WORK ORDER:
The data below should be printed in full, exactly, and without any of its images.

DATASET RECORDS:
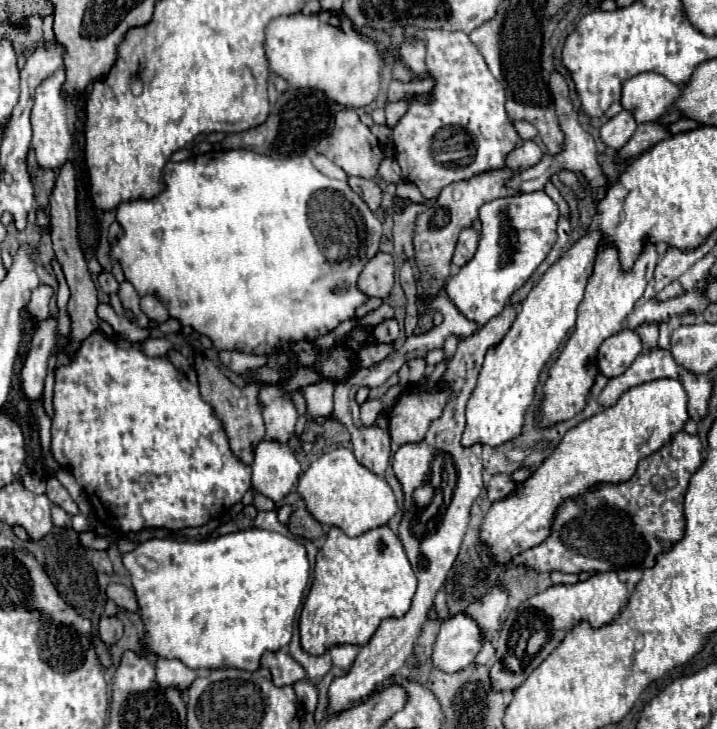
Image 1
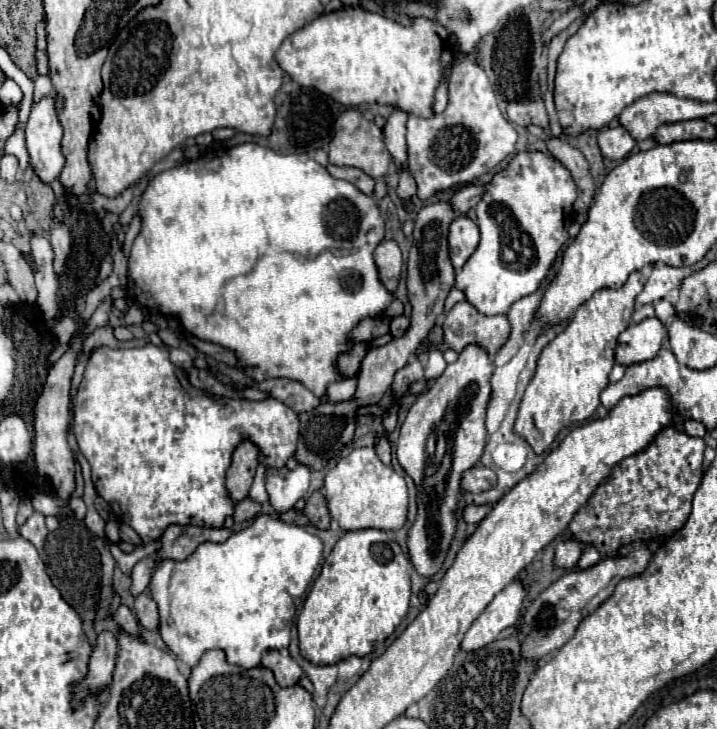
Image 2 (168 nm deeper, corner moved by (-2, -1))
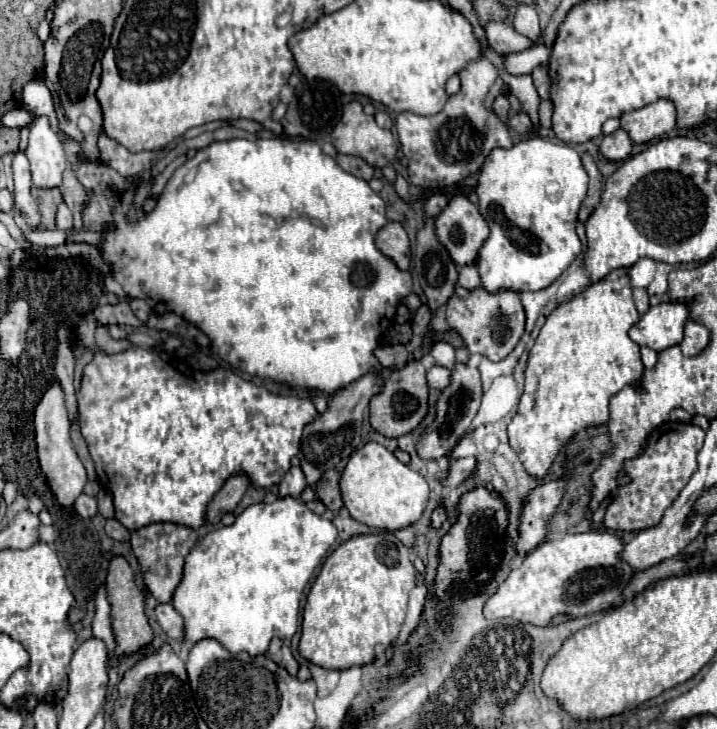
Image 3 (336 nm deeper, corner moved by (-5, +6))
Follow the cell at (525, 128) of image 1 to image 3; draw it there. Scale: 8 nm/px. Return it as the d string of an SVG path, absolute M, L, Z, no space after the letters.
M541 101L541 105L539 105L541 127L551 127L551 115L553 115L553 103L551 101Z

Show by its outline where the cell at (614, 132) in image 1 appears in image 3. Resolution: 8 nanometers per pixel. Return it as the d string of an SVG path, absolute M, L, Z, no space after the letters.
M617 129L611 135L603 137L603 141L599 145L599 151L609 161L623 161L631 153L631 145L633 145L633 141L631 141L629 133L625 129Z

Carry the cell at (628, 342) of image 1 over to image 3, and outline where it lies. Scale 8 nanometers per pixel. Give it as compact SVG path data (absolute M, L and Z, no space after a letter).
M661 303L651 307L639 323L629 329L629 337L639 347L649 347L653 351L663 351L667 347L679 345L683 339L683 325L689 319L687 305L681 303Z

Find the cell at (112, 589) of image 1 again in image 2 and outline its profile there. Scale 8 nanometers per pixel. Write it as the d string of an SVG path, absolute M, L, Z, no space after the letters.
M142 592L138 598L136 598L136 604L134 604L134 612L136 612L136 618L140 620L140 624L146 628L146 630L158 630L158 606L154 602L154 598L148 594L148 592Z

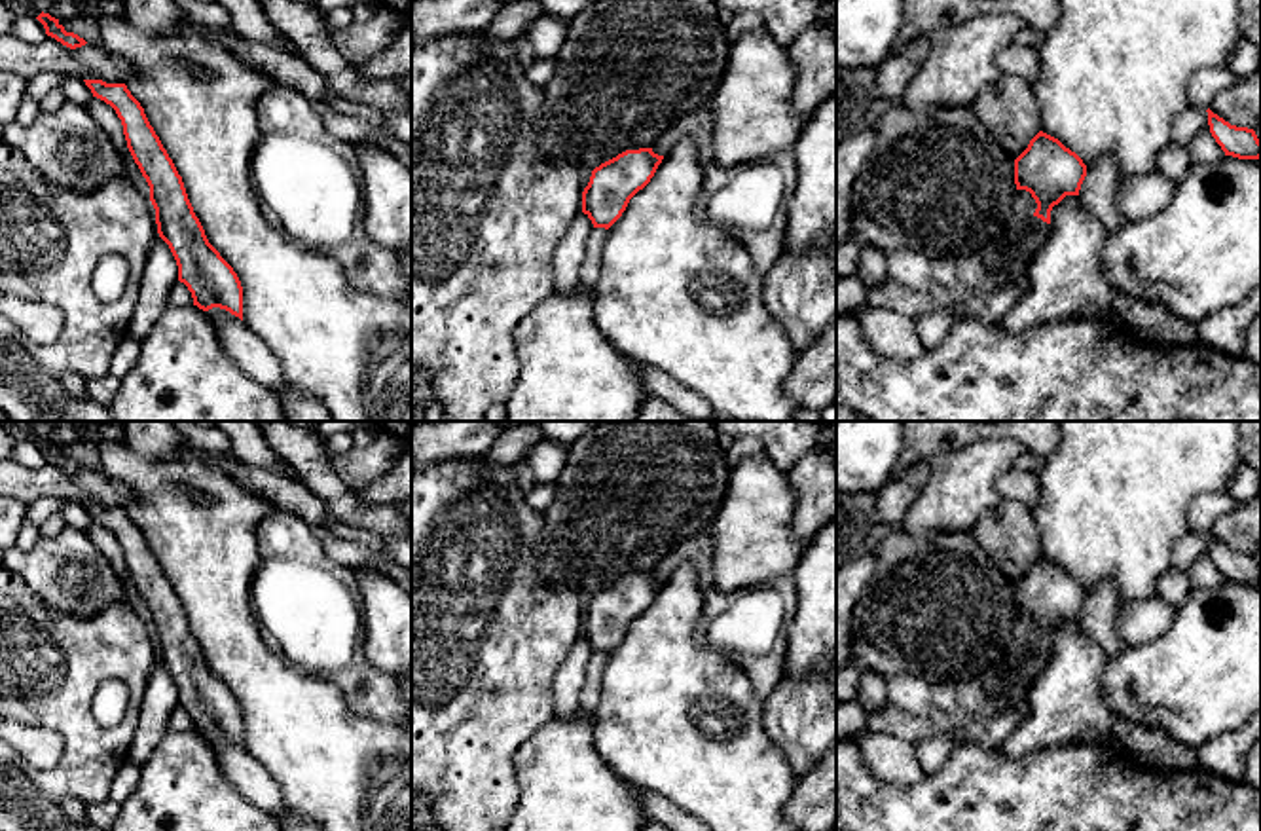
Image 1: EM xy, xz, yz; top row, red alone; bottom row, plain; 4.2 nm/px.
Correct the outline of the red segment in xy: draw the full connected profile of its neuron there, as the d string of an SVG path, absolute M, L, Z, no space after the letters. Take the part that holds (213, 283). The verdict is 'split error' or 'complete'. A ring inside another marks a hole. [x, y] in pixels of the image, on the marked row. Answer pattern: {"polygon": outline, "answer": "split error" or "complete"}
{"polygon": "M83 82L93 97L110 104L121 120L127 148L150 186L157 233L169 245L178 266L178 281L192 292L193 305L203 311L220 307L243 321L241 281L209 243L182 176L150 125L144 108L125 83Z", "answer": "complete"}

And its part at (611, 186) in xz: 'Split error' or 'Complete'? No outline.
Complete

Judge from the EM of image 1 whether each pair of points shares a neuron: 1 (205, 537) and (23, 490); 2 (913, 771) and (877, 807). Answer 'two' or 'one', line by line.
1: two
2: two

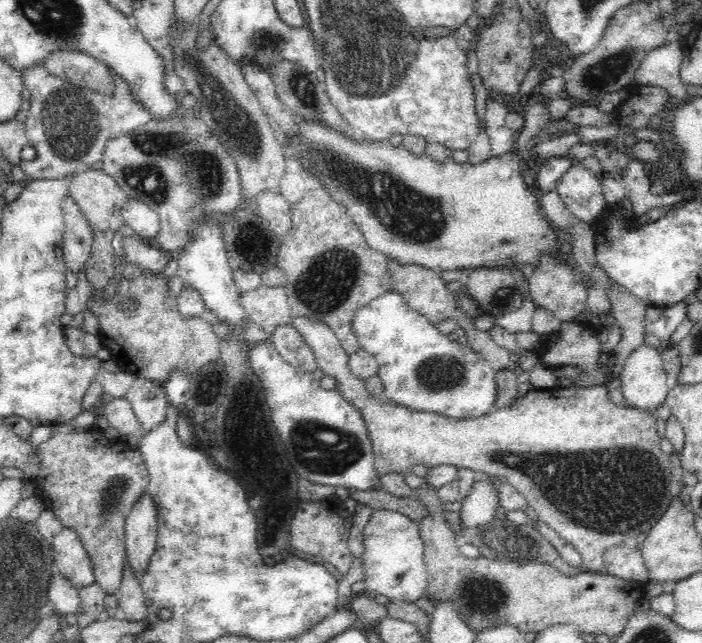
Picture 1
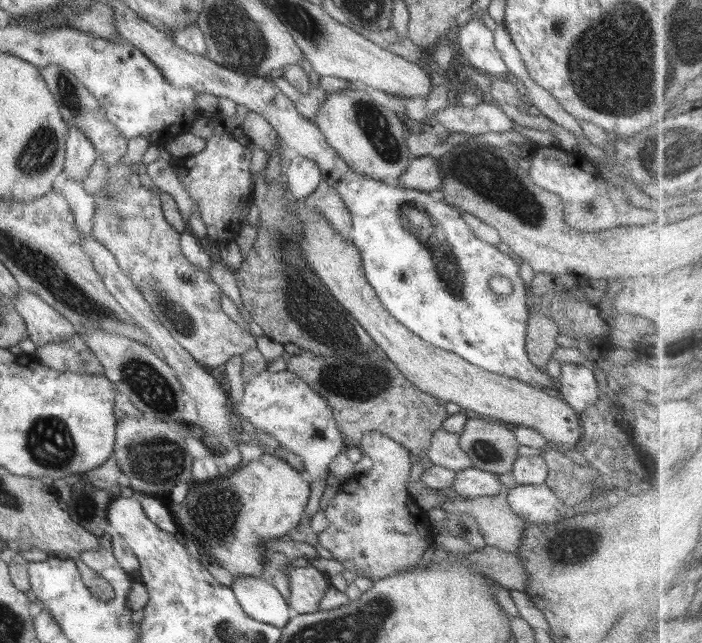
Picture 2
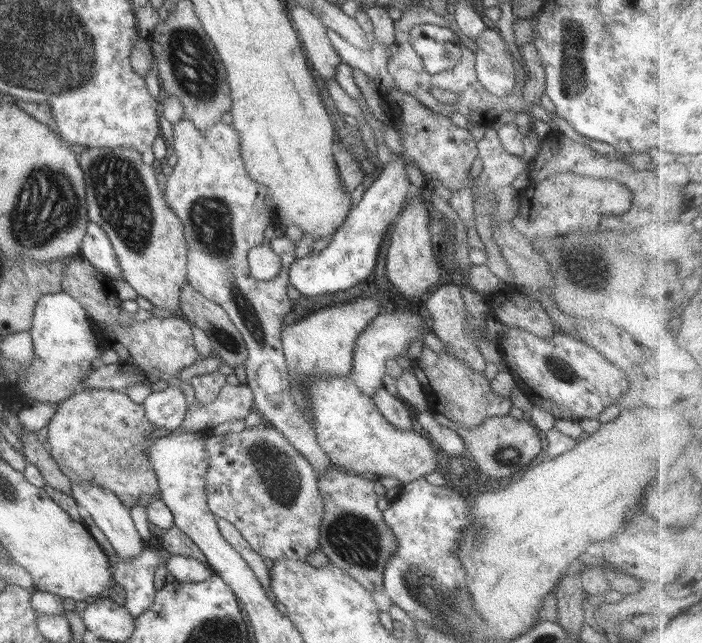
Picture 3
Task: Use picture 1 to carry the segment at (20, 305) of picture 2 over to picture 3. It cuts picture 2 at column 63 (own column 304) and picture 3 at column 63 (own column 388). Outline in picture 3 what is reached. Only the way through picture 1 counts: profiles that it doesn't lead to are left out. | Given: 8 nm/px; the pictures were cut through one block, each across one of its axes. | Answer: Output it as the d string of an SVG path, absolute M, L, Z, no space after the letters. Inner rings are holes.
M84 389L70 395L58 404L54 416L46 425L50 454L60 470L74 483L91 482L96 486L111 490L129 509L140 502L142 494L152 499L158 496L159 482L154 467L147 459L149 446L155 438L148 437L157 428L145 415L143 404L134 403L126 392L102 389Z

RESULT FOR THIS EXERCISE:
Image 1
Image 2 (168 nm deeper, corner moved by (-2, -1))
Image 3 (336 nm deeper, corner moved by (-5, +6))
Follow the cell at (525, 128) of image 1 to image 3; draw it there. Scale: 8 nm/px. Return it as the d string of an SVG path, absolute M, L, Z, no space after the letters.
M541 101L541 105L539 105L541 127L551 127L551 115L553 115L553 103L551 101Z

Show by its outline where the cell at (614, 132) in image 1 appears in image 3. Resolution: 8 nanometers per pixel. Return it as the d string of an SVG path, absolute M, L, Z, no space after the letters.
M617 129L611 135L603 137L603 141L599 145L599 151L609 161L623 161L631 153L631 145L633 145L633 141L631 141L629 133L625 129Z

Carry the cell at (628, 342) of image 1 over to image 3, and outline where it lies. Scale 8 nanometers per pixel. Give it as compact SVG path data (absolute M, L and Z, no space after a letter).
M661 303L651 307L639 323L629 329L629 337L639 347L649 347L653 351L663 351L667 347L679 345L683 339L683 325L689 319L687 305L681 303Z

Find the cell at (112, 589) of image 1 again in image 2 and outline its profile there. Scale 8 nanometers per pixel. Write it as the d string of an SVG path, absolute M, L, Z, no space after the letters.
M142 592L138 598L136 598L136 604L134 604L134 612L136 612L136 618L140 620L140 624L146 628L146 630L158 630L158 606L154 602L154 598L148 594L148 592Z

Image 1: EM xy, xz, yz; top row, red alone; bottom row, plain; 4.2 nm/px.
Correct the outline of the red segment in xy: draw the full connected profile of its neuron there, as the d string of an SVG path, absolute M, L, Z, no space after the letters. Take the part that holds (213, 283). The verdict is 'split error' or 'complete'. A ring inside another marks a hole. [x, y] in pixels of the image, on the marked row. Answer pattern: {"polygon": outline, "answer": "split error" or "complete"}
{"polygon": "M83 82L93 97L110 104L121 120L127 148L150 186L157 233L169 245L178 266L178 281L192 292L193 305L203 311L220 307L243 321L241 281L209 243L182 176L150 125L144 108L125 83Z", "answer": "complete"}

And its part at (611, 186) in xz: 'Split error' or 'Complete'? No outline.
Complete

Judge from the EM of image 1 whether each pair of points shares a neuron: 1 (205, 537) and (23, 490); 2 (913, 771) and (877, 807). Answer 'two' or 'one', line by line.
1: two
2: two

Picture 1
Picture 2
Picture 3
Task: Use picture 1 to carry the segment at (20, 305) of picture 2 over to picture 3. It cuts picture 2 at column 63 (own column 304) and picture 3 at column 63 (own column 388). Outline in picture 3 what is reached. Only the way through picture 1 counts: profiles that it doesn't lead to are left out. | Given: 8 nm/px; the pictures were cut through one block, each across one of its axes. | Answer: Output it as the d string of an SVG path, absolute M, L, Z, no space after the letters. Inner rings are holes.
M84 389L70 395L58 404L54 416L46 425L50 454L60 470L74 483L91 482L96 486L111 490L129 509L140 502L142 494L152 499L158 496L159 482L154 467L147 459L149 446L155 438L148 437L157 428L145 415L143 404L134 403L126 392L102 389Z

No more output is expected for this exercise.